To-days News in Brief
Local and Suburban
Doctor F. L. Ferguson, pastor of West Presbyterian Church, died of the grip.

Senator Allison introduced a resolution to stop filibustering in the Senate.

A. McLaughlin, a capitalist of Paris, Tex., shot and killed by R. H. Moore, a cotton buyer.

Methods employed by the Tobacco Trust were attacked in case which came before the United States Circuit Court of Appeals.

Convention of Woodmen at Sedalia names delegates to camp at Milwaukee.

A member of the Milwaukee Fire Department committed suicide near Troupe, Tex., by cutting his throat with a penknife.

Wireless telegraphic communication to be established for New York harbor-boats.

Mayor Young of Webster Groves is a candidate for re-election.

James Tracy, veteran detective, compares the exploits of the Union Bank robbers, to whom he refers to as “kids,” with those of other noted criminals.

Children’s chorus of 2,500 is to be a feature of the National Saengerfest, to be held in June.

Residents of American Bottoms suffer from illness by the high water.

Albert Haar was arrested on a charge of embezelling $2,000 from A. R. Scollmeyer eleven years ago.

Parents of Henry Mueller, who disappeared after a fight with Charles Peller, are sided by the latter’s family, who have withdrawn a warrant against young Mueller for assault.
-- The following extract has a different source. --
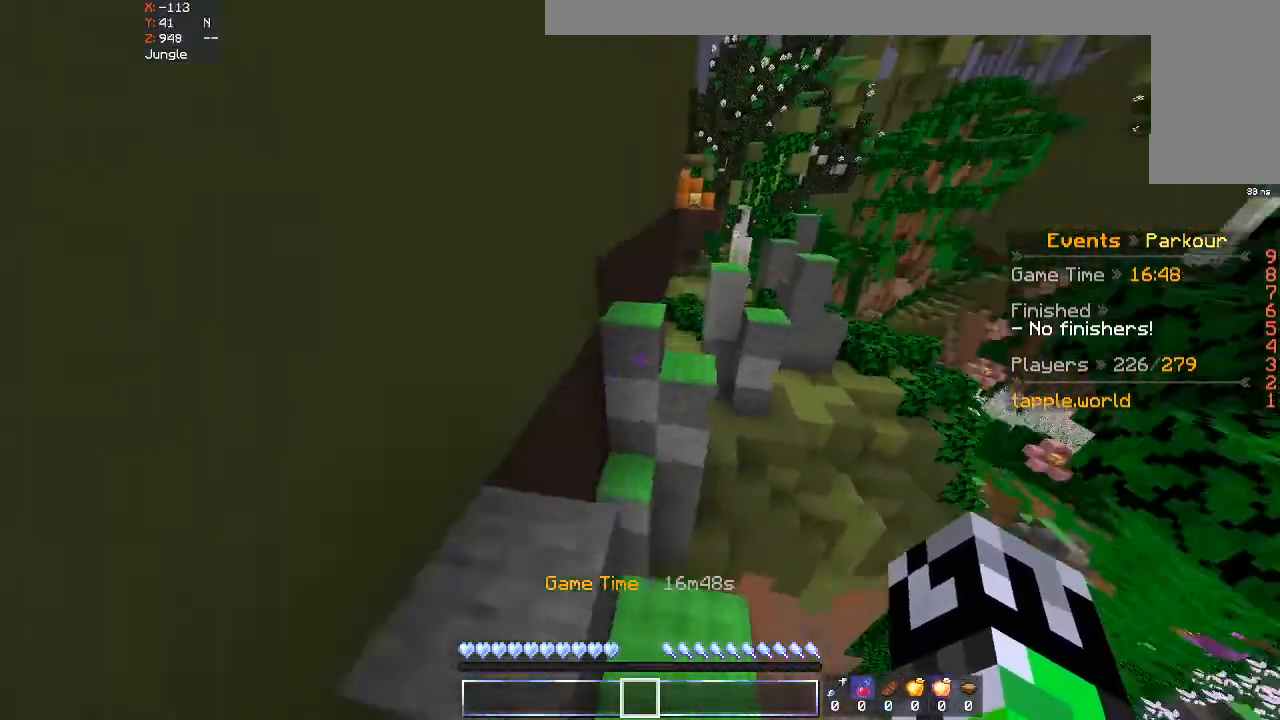
{"keys": ["w"], "mouse": [], "events": [[200, "space", "down"], [400, "space", "up"]]}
Validity of deposition sworn to over telephone was not questioned when the document was filed in the Circuit Court.

General Domestic

John D. Rockefeller’s name was hissed by several students of the Chicago University, to which he has contributed millions of dollars.

Police were called out to suppress a riot at Topeka polls, caused by the alleged intimidation of antiprohibition voters by women.

Kansas City truck drivers are on a strike because the transfer companies refused to recognize their union and grant higher wages.

The Iroquois Club dinner at Chicago on Jackson Day promises to be a notable gathering of Democrats.
(Source: St. Louis Republic (Thursday, 13 Mar. 1903) transcribed by FoFG mz)

Notes from the Air Force
Inspired by the miracle man of his own creation, 1/Lt. Roy S. Moore, of St. Louis, Mo., is putting together a collection of tales for his grandchildren.  Before he became a pilot for the Eighth AAF Ferry and Transport Service in the UK, Moore created the “Phantom,” a comic strip character followed by youngsters from six to 60 for years.  Now, instead of getting his pen-and-ink hero in and out of numerous tight sports, he flies B17s, B24s and B26s from their trans-Atlantic landing points to operational bases.
Source:  “The Stars and Stripes” in the European Theater of Operations
Thursday, March 9, 1944 Vol 4, No. 109
Transcribed and contributed by Genealogy Trails staff

Woman Invades Man's Sphere
St. Louis, MO, Dec. 31- In a resume of her first six months experience as chief factory inspector of the Industrial Department of Missouri, Mrs. Alice Cartis Moyer Wing comes to the conclusion that women make good industrial inspectors, and that they are the equal of men in the inspection of theaters, bakeries and other industries.  "
There's nothing more pleasing to the women than cleanliness and therefore, my woman inspectors have shown an intense desire to rehabilitate unsanitary bakeshops and to clean up unwholesome eating places.  The enforcement of the child labor law has given the woman inspectors an incentive to work with zest for the welfare of the little ones."  said Mrs. Wing.

"It was only natural," she added, "that some objections would be raised against employing woman factory inspectors, but I believe that fairminded persons agree that women are especially fitted for the inspection of resturants, hotels, bakeshops, etc., where sanitation is the chief requisite."

Mrs. Wing, appointed industrial inspector by Gov. Hyde, is said to be the first woman to hold such an office in the United States.  By virtue of this office she is president of the Missouri Boiler Board.  She has made numerous personal inspections of St. Louis factories.
Source: Sheridan Post (Sheridan, WY) Jan. 1, 1922, Page 6, Courtesy of Wyoming Newspapers, Wyoming State Library, submitted by Robin Line.

Had No Faith in Banks
 Recent developments show Geo. Smiser, late Collector of St. Louis county, Missouri, to be a defaulter to the amount of $160,000.